Quantised models can be surprisingly small. And if Apple aren’t targeting LLMs for local use, more specific/tailored models absolutely can run on device.
That said, given the precedent sent by Siri, their next progression of Siri into an LLM will absolutely require network connection and be executed server side.
Samsung’s version on One UI 6.1 lets you toggle between running the local models on the phone’s NPU versus connecting to their servers.
The local version is slightly slower and produces worse results, but can be used for privacy or without the internet. The remote version is what you’d expect.
The thing is, these AI features are just features already present in some way or another, just emphasizing content generation and slapping AI branding.
Sure if you’re running large models like gpt, smaller models tailored to specific use cases can absolutely run on phones.
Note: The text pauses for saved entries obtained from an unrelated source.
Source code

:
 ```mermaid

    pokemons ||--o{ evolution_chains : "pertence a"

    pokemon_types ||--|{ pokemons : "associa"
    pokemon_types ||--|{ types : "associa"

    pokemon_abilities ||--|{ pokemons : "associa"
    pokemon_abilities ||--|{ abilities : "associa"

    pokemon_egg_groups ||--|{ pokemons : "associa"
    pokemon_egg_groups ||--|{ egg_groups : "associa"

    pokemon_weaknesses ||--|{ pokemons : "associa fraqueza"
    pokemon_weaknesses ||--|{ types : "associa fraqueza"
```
Whether or not they get there implementation down right is a different story though
So it will very slowly find some results on the web for you.
you’d be surprised how fast a model can be if you narrow the scope, quantize, and target specific hardware, like the AI hardware features they’re announcing.
not a 1-1, but a quantized Mistral 7B runs at ~35 tokens/sec on my M2. that’s not even as optimized as it could be. it can write simple scripts and do some decent writing prompts.
they could get really narrow in scope (super simple RAG, limited responses, etc), quantize down to even something like 4 bit, and run it on custom accelerated hardware. it doesn’t have to reproduce Shakespeare, but i can imagine a PoC that runs circles around Siri in semantic understanding and generated responses. being able to reach out on Slack to the engineers that built the NPU stack ain’t bad neither.
Isn’t Siri server-side now?
Siri was originally in the cloud, but Apple has been trying to handle more Siri requests locally so that requests can be handled faster and without internet access.
Hopefully Apple will bump up the memory and storage because of this, it’s long overdue.